Eclectic Swedish Progressive ensemble, VOLA are a strange beast. Initial seconds of Inmazes make it all too easy to write it off as “just another Djent album” but that’s not really want Inmazes is about at all, or at least not completely. There is some definite Meshuggah worship to be found in the more groove focused parts of this album. Though this heavy down-tuned riffage is couple with a myriad of other influences to create something rather unique. 

Clean, melodious vocals on top of chunky djentisms feels a little wrong to begin with, but it doesn’t take long for your brain to stop caring that it’s “wrong” on focus on what a bang on job VOLA do with it. Riffs made of the heaviest alien concrete meld into psychedelic, chilled and hook laden vocals and synthcapes with keyboard solos. It’s like going from Meshuggah to Mastodon to King Crimson without really noticing any disparity between them. Even the heavy riffs manage to have a unique melodic and atmospheric quality you’d struggle to find in other bands. Merely being able to include that word, “unique,” in a style of music that could be linked closely to the echo chamber that is Djent, is high praise indeed.
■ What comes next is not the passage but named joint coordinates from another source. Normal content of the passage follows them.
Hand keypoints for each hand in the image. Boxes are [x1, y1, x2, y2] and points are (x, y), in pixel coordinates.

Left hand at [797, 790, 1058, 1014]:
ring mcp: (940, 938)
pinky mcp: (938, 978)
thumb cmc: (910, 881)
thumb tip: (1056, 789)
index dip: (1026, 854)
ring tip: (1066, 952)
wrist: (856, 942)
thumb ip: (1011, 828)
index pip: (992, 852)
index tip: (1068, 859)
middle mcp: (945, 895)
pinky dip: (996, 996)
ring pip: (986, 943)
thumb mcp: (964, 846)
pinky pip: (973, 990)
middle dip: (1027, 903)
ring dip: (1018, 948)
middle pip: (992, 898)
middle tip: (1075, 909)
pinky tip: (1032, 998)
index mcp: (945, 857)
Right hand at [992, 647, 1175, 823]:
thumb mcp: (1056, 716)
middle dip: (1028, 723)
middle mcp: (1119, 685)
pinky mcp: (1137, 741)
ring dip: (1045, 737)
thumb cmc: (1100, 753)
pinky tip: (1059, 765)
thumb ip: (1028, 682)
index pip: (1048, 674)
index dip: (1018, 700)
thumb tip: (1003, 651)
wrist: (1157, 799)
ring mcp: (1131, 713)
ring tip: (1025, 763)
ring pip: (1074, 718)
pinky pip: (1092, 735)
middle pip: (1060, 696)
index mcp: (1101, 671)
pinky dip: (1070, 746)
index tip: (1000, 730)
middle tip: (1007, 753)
It’s strange really. There is a lot on Inmazes that you could point at individually and say “this is derivative of its genre” but when it all comes together Inmazes is a 51 minute progressive journey that you have not seen the likes of before. It is equal parts Modern and Old School, taking influences from the best aspects of the entire Progressive World. This is a debut album that shows a band ready to do almost anything. They’ve already proved themselves capable prog alchemists with their ability to meld the incessantly angular and the impeccably smooth and this is only their first full length! I doubt this will be the last time you hear about VOLA from Pyramid Noise. 
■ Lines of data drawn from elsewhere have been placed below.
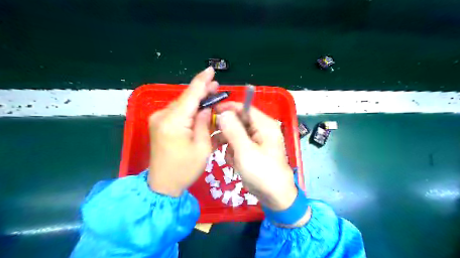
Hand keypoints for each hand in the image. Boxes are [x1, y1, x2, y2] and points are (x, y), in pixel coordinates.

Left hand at [148, 68, 217, 195]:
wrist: (162, 184)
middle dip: (201, 91)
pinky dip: (189, 109)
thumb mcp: (202, 148)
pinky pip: (177, 112)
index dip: (201, 81)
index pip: (190, 96)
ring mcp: (158, 120)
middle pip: (185, 98)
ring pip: (181, 104)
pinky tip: (199, 109)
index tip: (211, 69)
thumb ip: (204, 123)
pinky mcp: (158, 124)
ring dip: (196, 101)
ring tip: (211, 96)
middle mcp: (162, 116)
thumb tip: (206, 108)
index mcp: (174, 122)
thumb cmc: (185, 169)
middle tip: (216, 86)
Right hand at [215, 102, 298, 210]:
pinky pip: (239, 145)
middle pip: (239, 121)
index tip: (211, 113)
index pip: (244, 108)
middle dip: (226, 131)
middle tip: (214, 140)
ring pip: (236, 134)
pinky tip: (234, 163)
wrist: (275, 197)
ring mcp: (258, 140)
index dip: (227, 109)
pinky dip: (233, 153)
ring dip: (229, 145)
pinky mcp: (253, 150)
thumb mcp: (245, 151)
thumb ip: (233, 130)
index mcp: (265, 125)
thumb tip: (223, 113)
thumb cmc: (262, 173)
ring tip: (229, 158)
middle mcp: (262, 129)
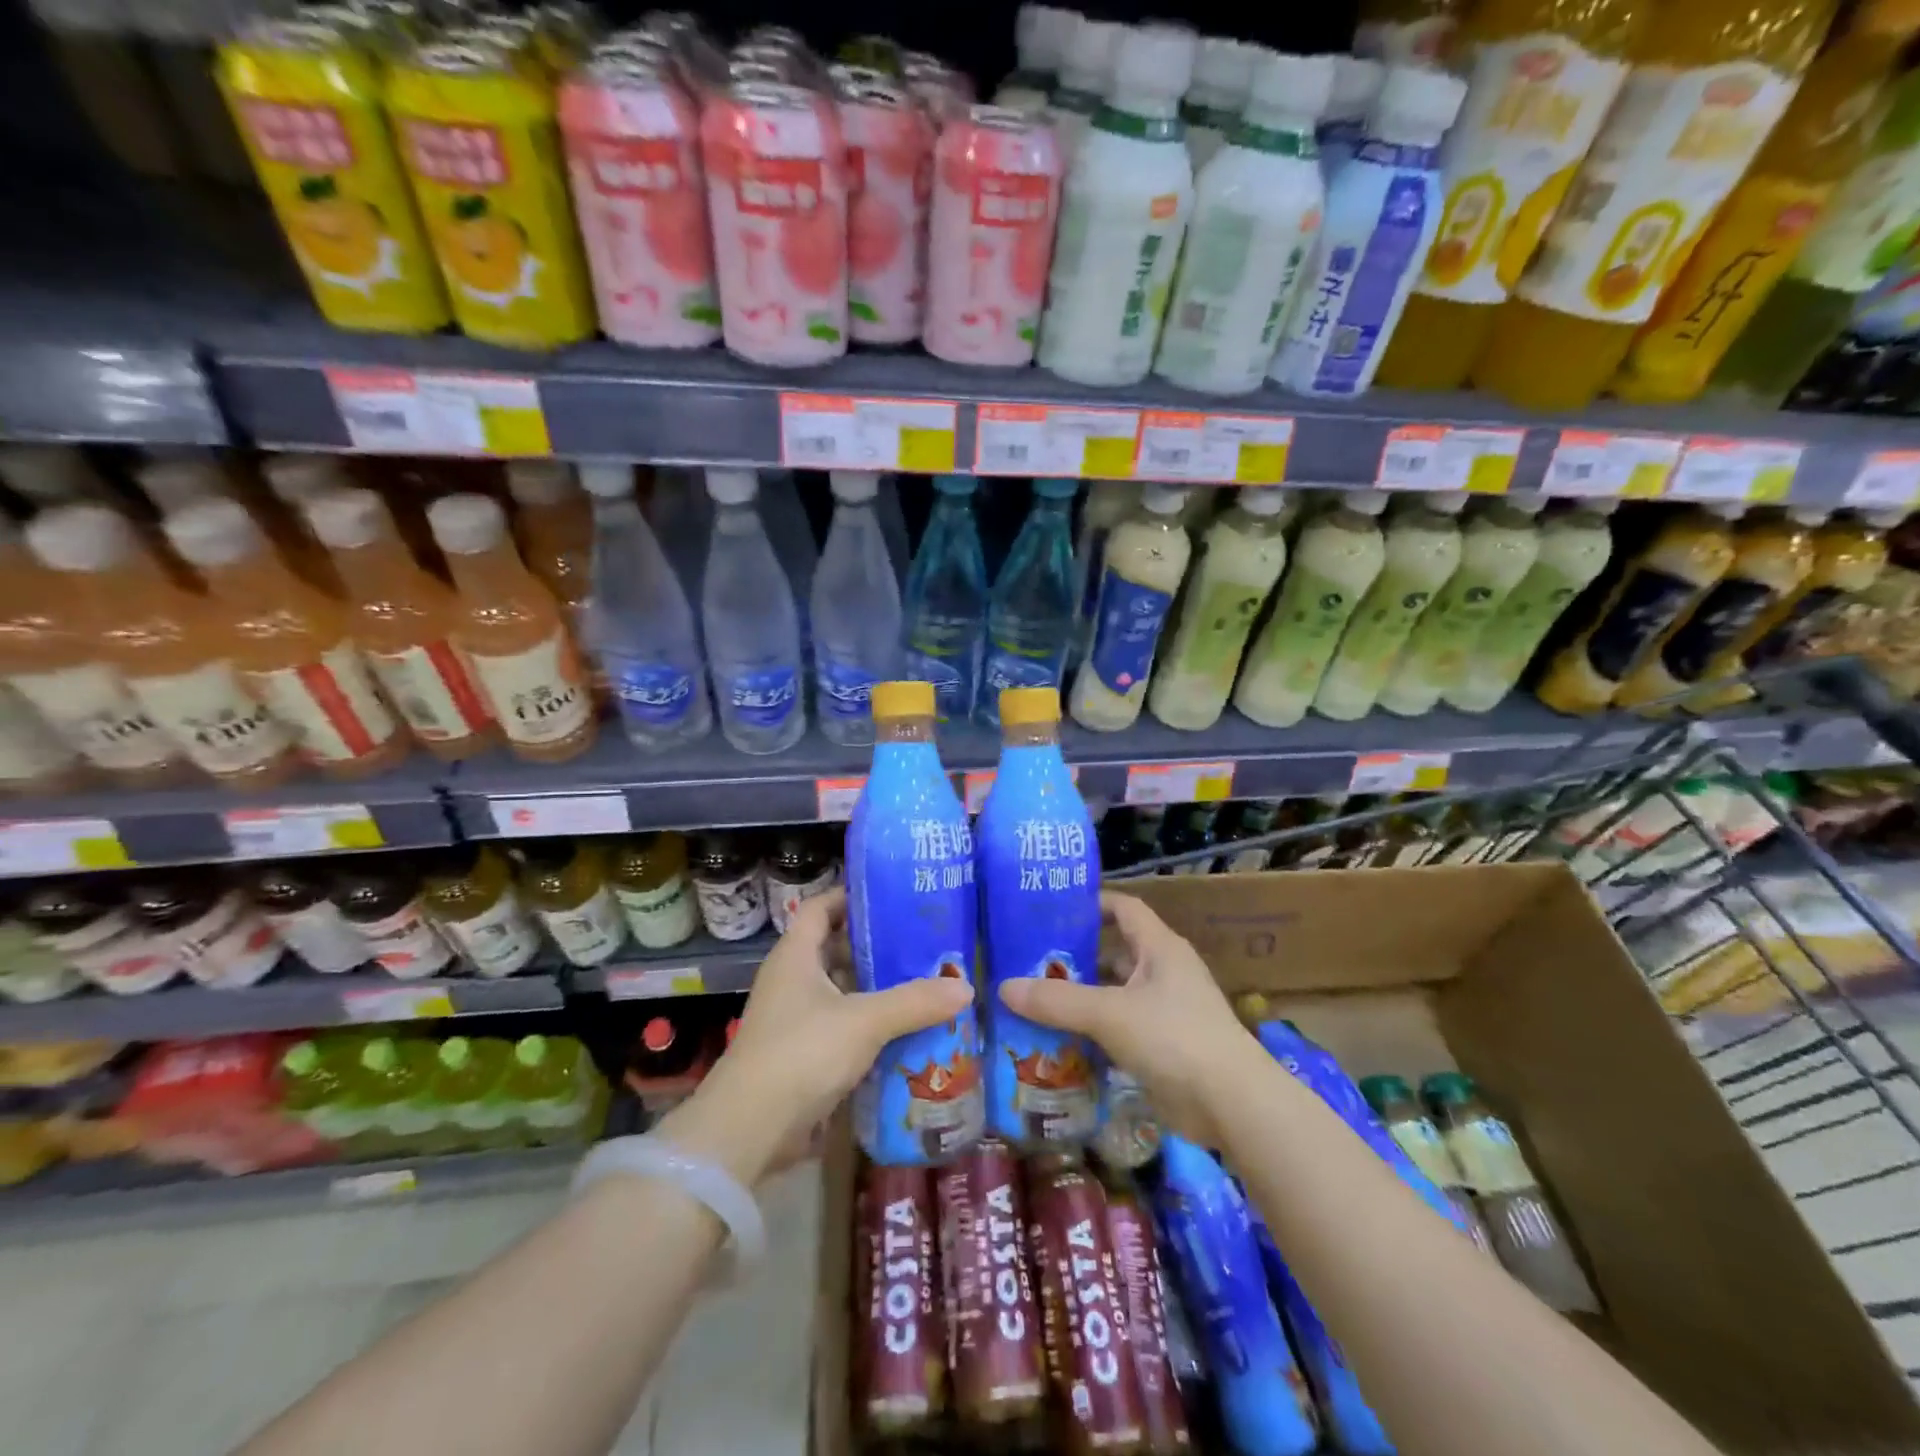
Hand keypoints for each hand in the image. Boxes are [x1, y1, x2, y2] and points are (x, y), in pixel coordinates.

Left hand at [661, 889, 972, 1183]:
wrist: (750, 1130)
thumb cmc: (801, 1053)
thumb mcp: (864, 1021)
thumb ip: (915, 1002)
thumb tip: (966, 987)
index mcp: (795, 955)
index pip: (821, 907)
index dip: (852, 896)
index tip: (892, 894)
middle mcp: (792, 980)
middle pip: (835, 949)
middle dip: (877, 945)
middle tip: (923, 941)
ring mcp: (794, 1019)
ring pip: (842, 990)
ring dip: (876, 988)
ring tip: (924, 981)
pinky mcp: (802, 1054)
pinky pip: (842, 1026)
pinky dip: (870, 1024)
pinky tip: (905, 1028)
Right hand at [998, 892, 1259, 1148]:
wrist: (1233, 1105)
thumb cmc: (1174, 1038)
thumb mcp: (1109, 1013)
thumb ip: (1057, 1001)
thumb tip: (1004, 987)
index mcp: (1159, 948)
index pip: (1124, 908)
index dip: (1092, 903)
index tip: (1051, 909)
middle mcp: (1164, 972)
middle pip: (1114, 953)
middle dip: (1076, 957)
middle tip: (1030, 961)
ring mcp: (1166, 1011)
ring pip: (1115, 995)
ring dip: (1082, 999)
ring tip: (1036, 1000)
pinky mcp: (1164, 1047)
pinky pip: (1121, 1029)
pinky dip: (1094, 1032)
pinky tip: (1061, 1041)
Steve Lawson – Believe In Peace


This live recording of Solo Bassist Steve Lawson is beautiful. It is not, as you might expect from a solo Bass musician, an exercise is slapping techniques or trying really hard to get you to take Bass as a “real” instrument. Instead Believe In Peace is an in-situ recording of a performance at an art exhibit focused around the Chinese I Ching texts on Wisdom. As part of this multi-media event Lawson decided to do something more than his standard set and Believe In Peace was this result. This is a 4 track release, clocking in at about 48 minutes of fantastic ambience all created on a Bass Guitar. Percussion, backing drones, melodies and more are all created on this single instrument with a copious amount of pedals. 

This isn’t just one note ambience though, Laweson doesn’t rest on his laurels and allow the art present to make up for any inadequacies in his own performance, I admit however, that the art combined with this music must have been something rather special. Believe In Peace sees drone, darker ambient tones, melodious highly textured pieces, minimalistic soundscapes and other facets of ambient than I am unable to name, brought together to create an incredibly meditative release, as suits the subject of the album. Sometimes it even bursts out into a blissed out distorted lead solo, but that does little to break from the chilled out, psychedelic jam-band quality of this release. 
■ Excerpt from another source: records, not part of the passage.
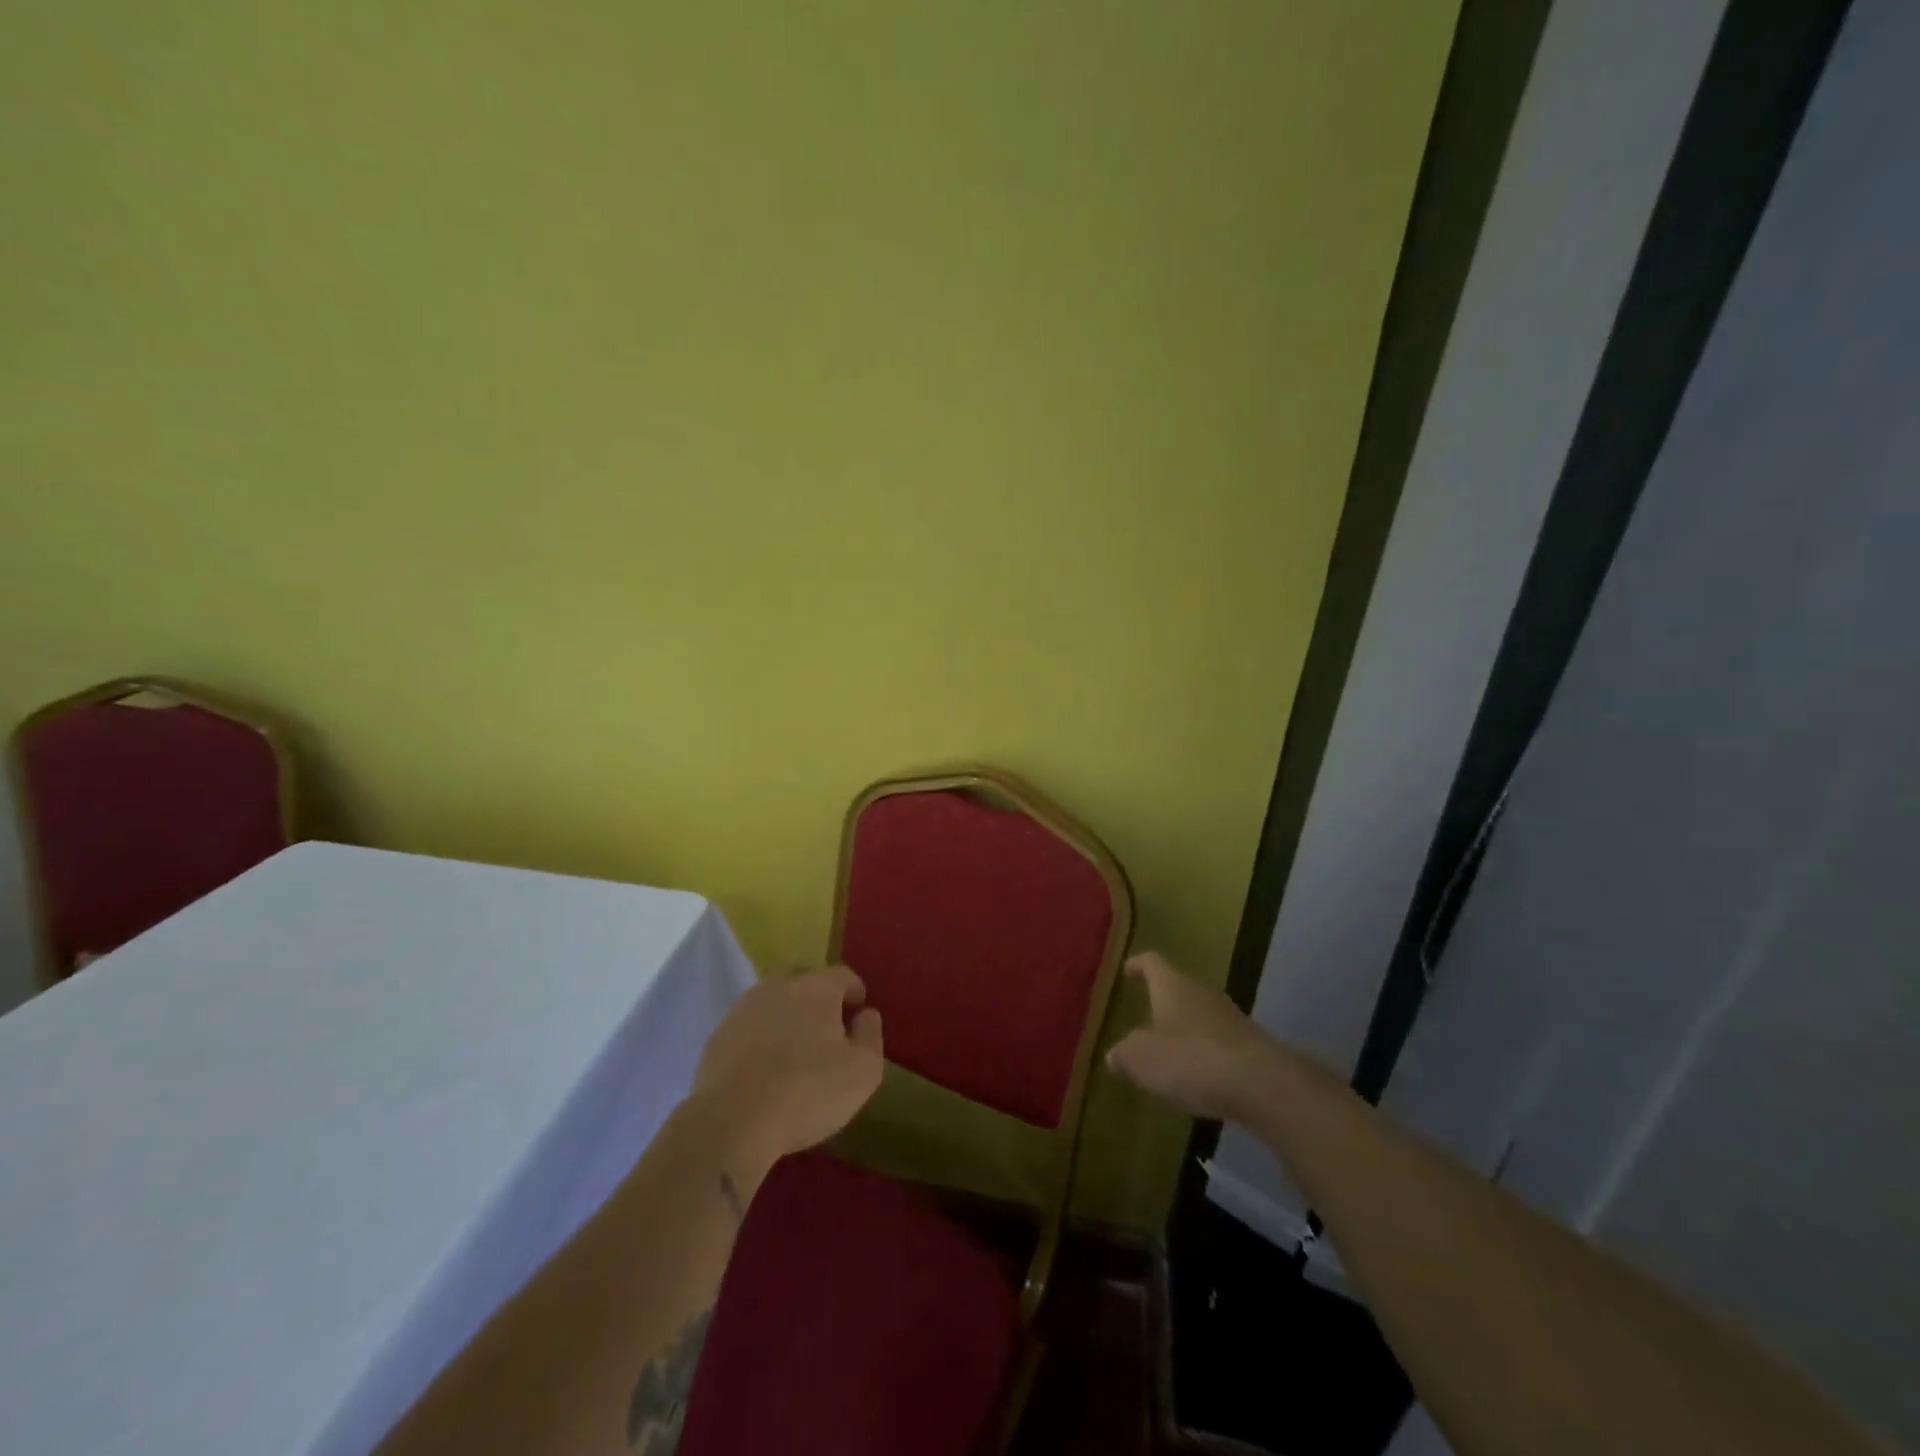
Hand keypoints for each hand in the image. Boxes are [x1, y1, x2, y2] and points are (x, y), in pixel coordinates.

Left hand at [687, 965, 884, 1182]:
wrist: (731, 1122)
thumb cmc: (807, 1092)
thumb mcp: (863, 1071)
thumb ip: (870, 1035)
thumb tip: (865, 1014)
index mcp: (817, 988)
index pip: (843, 975)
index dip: (854, 992)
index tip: (858, 1015)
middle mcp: (780, 986)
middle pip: (805, 982)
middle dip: (819, 1000)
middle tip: (827, 1032)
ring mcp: (744, 1008)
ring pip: (774, 1002)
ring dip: (787, 1018)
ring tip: (794, 1051)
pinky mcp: (718, 1035)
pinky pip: (750, 1027)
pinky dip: (761, 1038)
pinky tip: (764, 1068)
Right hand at [1106, 951, 1281, 1121]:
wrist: (1261, 1084)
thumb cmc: (1190, 1059)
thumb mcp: (1141, 1059)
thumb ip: (1124, 1054)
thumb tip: (1115, 1054)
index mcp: (1172, 986)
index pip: (1152, 963)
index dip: (1138, 965)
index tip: (1128, 969)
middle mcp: (1203, 993)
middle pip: (1179, 988)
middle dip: (1163, 1001)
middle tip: (1146, 1016)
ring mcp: (1232, 1018)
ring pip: (1201, 1015)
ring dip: (1186, 1029)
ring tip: (1170, 1050)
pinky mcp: (1252, 1046)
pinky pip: (1220, 1042)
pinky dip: (1206, 1054)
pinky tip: (1199, 1076)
The fact that this album was played live adds something to it. In an age where it is more common to make ambient in a cold digital space, the incredibly human and warm feeling that Steve Lawson offers here is a great departure from contemporary ambient artists. While the bass guitar is run through a mass of different pedals, it never loses itself and you’re constantly aware that this is human music, based in spirutality and care over craft. It is safe to say, prior to veering off into a spiritualist ramble, that Believe In Peace is an album best experienced with eyes closed and mind open.